PROC FCMP - CREATE YOUR OWN FUZZ FUNCTION

Many of the fuzzy matching techniques discussed above are case sensitive – so that frequently variables representing patterns need to be standardized with regard to case and punctuation. A full discussion of PROC FCMP is beyond the scope of this paper, but we will briefly discuss a user-defined function that can be helpful when performing fuzzy matching (and elsewhere). Use of a format library entry to identify non-standard street name terminology is a helpful tool – and the format can “learn” by including new variations as they are found. One method of using the results of the learned translations is to write a function incorporating the translations, as well as standardizing case, etc. A simplistic example follows below, in which street types are standardized prior to going into a fuzzy matching routine. As with the format, the function can be informed by new variations uncovered. In addition, the function performs such tasks as standardizing case, left justifying, and trimming.

proc fcmp outlib=work.funcs.address;
function streets(addr $) $;
length clean_address standardized_address $100; 
clean_address=upcase(addr); 
clean_address=left(trim(clean_address)); 
clean_address=tranwrd(clean_address,' STREET ',' ST '); 
clean_address=tranwrd(clean_address,'ROAD','RD'); 
clean_address=tranwrd(clean_address,'BOULEVARD','BLVD'); 
clean_address=tranwrd(clean_address,'AVENUE','AVE'); 
clean_address=tranwrd(clean_address,' DRIVE ',' DR '); 
clean_address=tranwrd(clean_address,'PLACE','PL'); 
clean_address=tranwrd(clean_address,'LANE','LN'); 
clean_address=tranwrd(clean_address,'CIRCLE','CIR'); 
clean_address=tranwrd(clean_address,'COURT ','CT '); 
clean_address=tranwrd(clean_address,'PARKWAY','PKWY'); 
standardized_address=clean_address; 
return(standardized_address);
endsub;
quit;

SAMPLE DATA FOR PROC FCMP

FIRSTNAME	LASTNAME	ADDRESS
Jan	Write	1234 Any Place, Anywhere, NC 12345
Lucy	Smyth	5673 MyBlock Drive, Myhome, TX 79732
Kris	Johnson	19752 Home Blvd, Home, MA 03321
Chris	Jones	98 NewTown Circle, Newtown, OK 31313
Tracey	Smith	1294-13 Johnson Lane, Nowhere, MN 23213

Once a user-built function is created the options CMPLIB needs to point to the location of where the user-built function resides. The program snippet below illustrates the use of the option as well as implementing the function. After the execution of the program the addresses are cleaned so that there is consistency.

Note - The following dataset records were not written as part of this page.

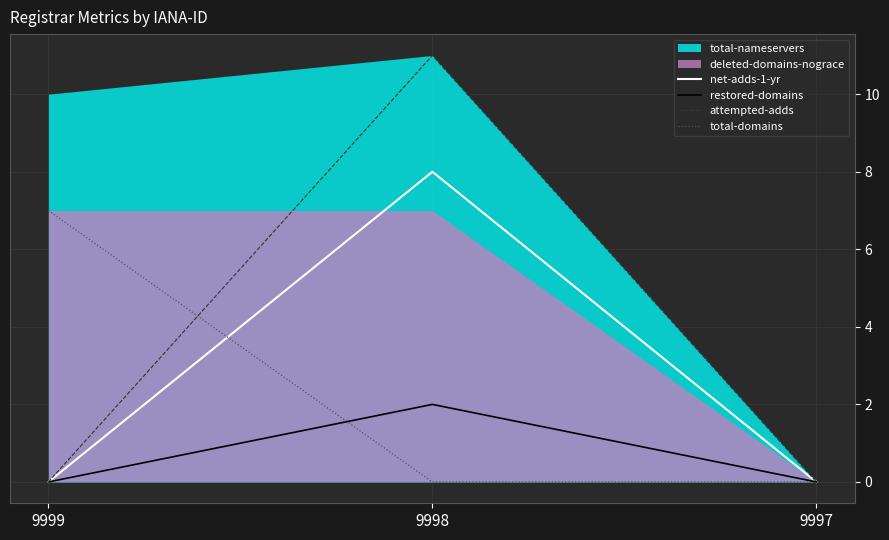

At which category does the chart reach its minimum across all series?

9999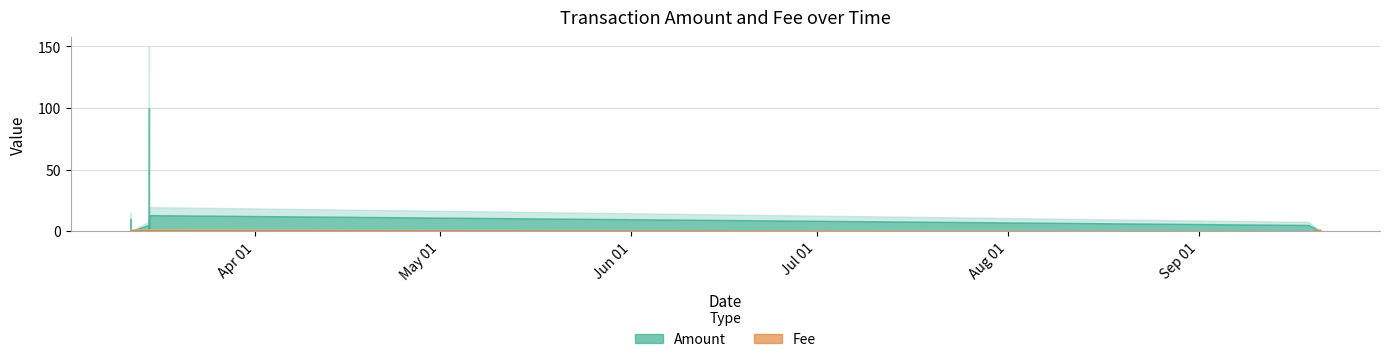

At which label is Fee closest to 0?

2018-09-18 18:00:17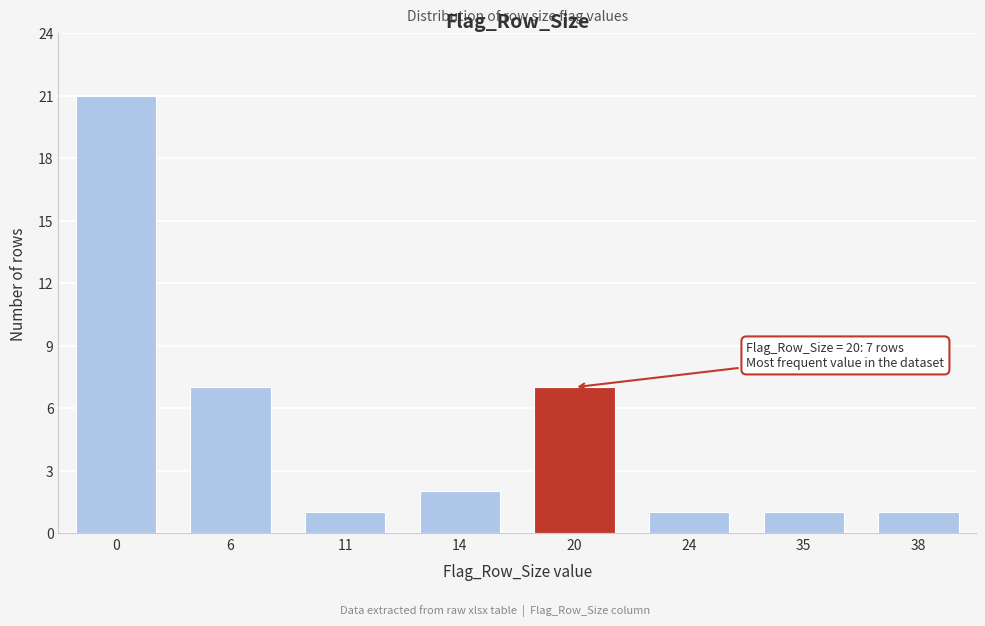

Reading left to right, list all the values displayed in this chart.

0=21	6=7	11=1	14=2	20=7	24=1	35=1	38=1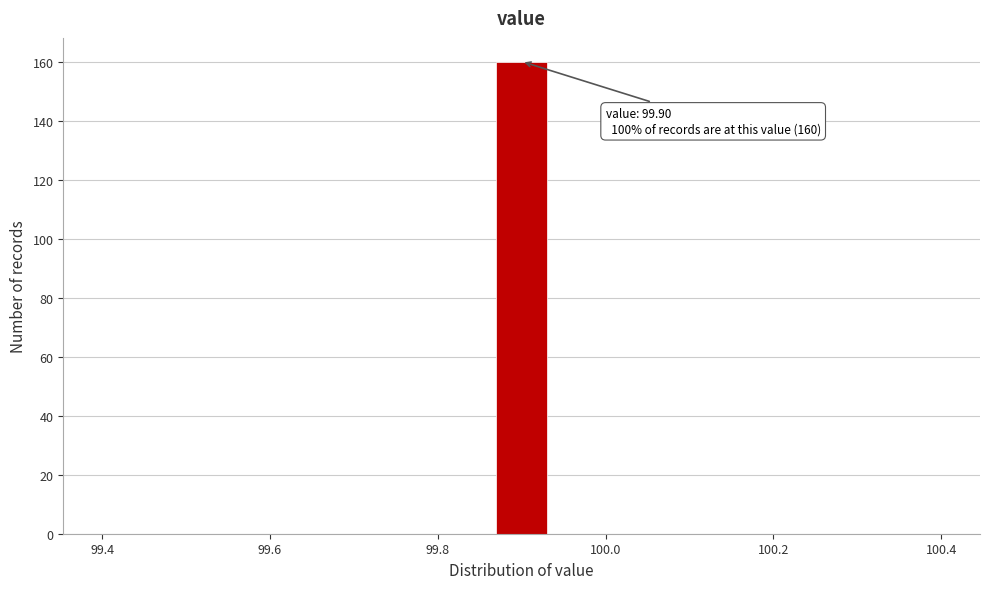

Read against the x-axis, roughly where is the centre of the tallest bar?

99.90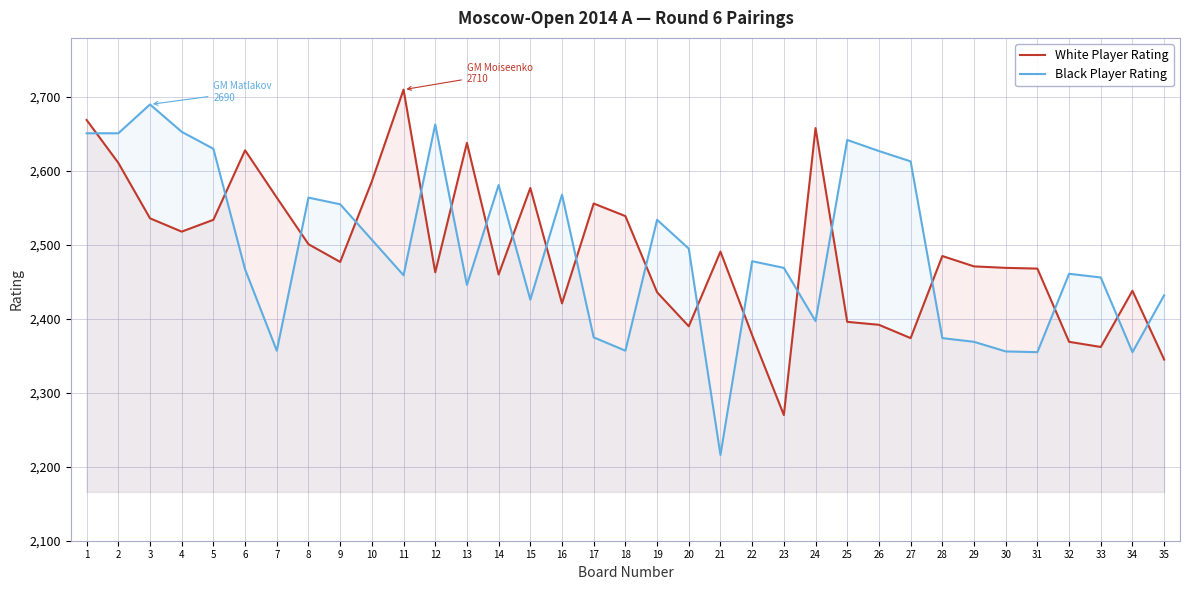

Reading left to right, list all the values displayed in this chart.

White Player Rating: 2669	2611	2536	2518	2534	2628	2564	2501	2477	2586	2710	2463	2638	2460	2577	2421	2556	2539	2436	2390	2491	2378	2270	2658	2396	2392	2374	2485	2471	2469	2468	2369	2362	2438	2345
Black Player Rating: 2651	2651	2690	2653	2630	2467	2357	2564	2555	2507	2459	2663	2446	2581	2426	2568	2375	2357	2534	2495	2216	2478	2469	2397	2642	2627	2613	2374	2369	2356	2355	2461	2456	2355	2432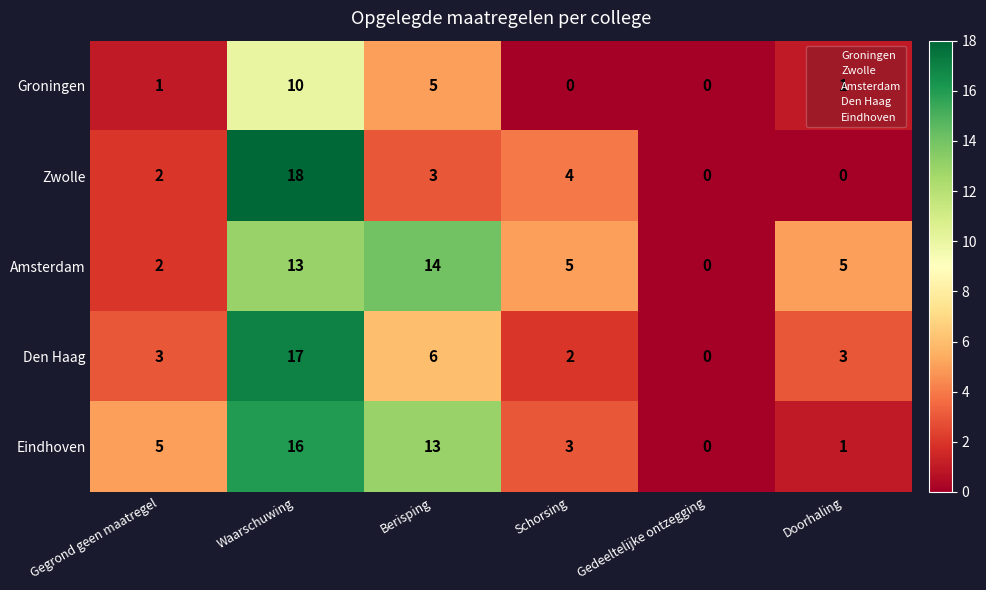

The value of Groningen at Berisping is 8. True or false?

False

options cmplib=(work.funcs);
data roster3;
    set roster2;
    cleaned_address = streets(address); 
run;

FIRSTNAME	LASTNAME	CLEANED_ADDRESS
Jan	Write	1234 ANY PL, ANYWHERE, NC 12345
Lucy	Smyth	5673 MYBLOCK DRIVE, MYHOME, TX 79732
Kris	Johnson	19752 HOME BLVD, HOME, MA 03321
Chris	Jones	98 NEWTOWN CIR, NEWTOWN, OK 31313
Tracey	Smith	1294-13 JOHNSON LN, NOWHERE, MN 23213

Conclusion

SAS has provided a myriad of tools to utilize for “fuzzy” matching. Selection of records with where statements (conditions and special operators) and if statements (:_ operator and functions); standardizing of records using fuzzy matching techniques including user defined formats, functions, and PROC GEOCODE (address information); and PROC FCMP (a user-defined function to clean addresses) are all discussed in the full paper attached. We hope you’ve gained some appreciation for the “fuzz” and you’ll get “fuzzy” along with us!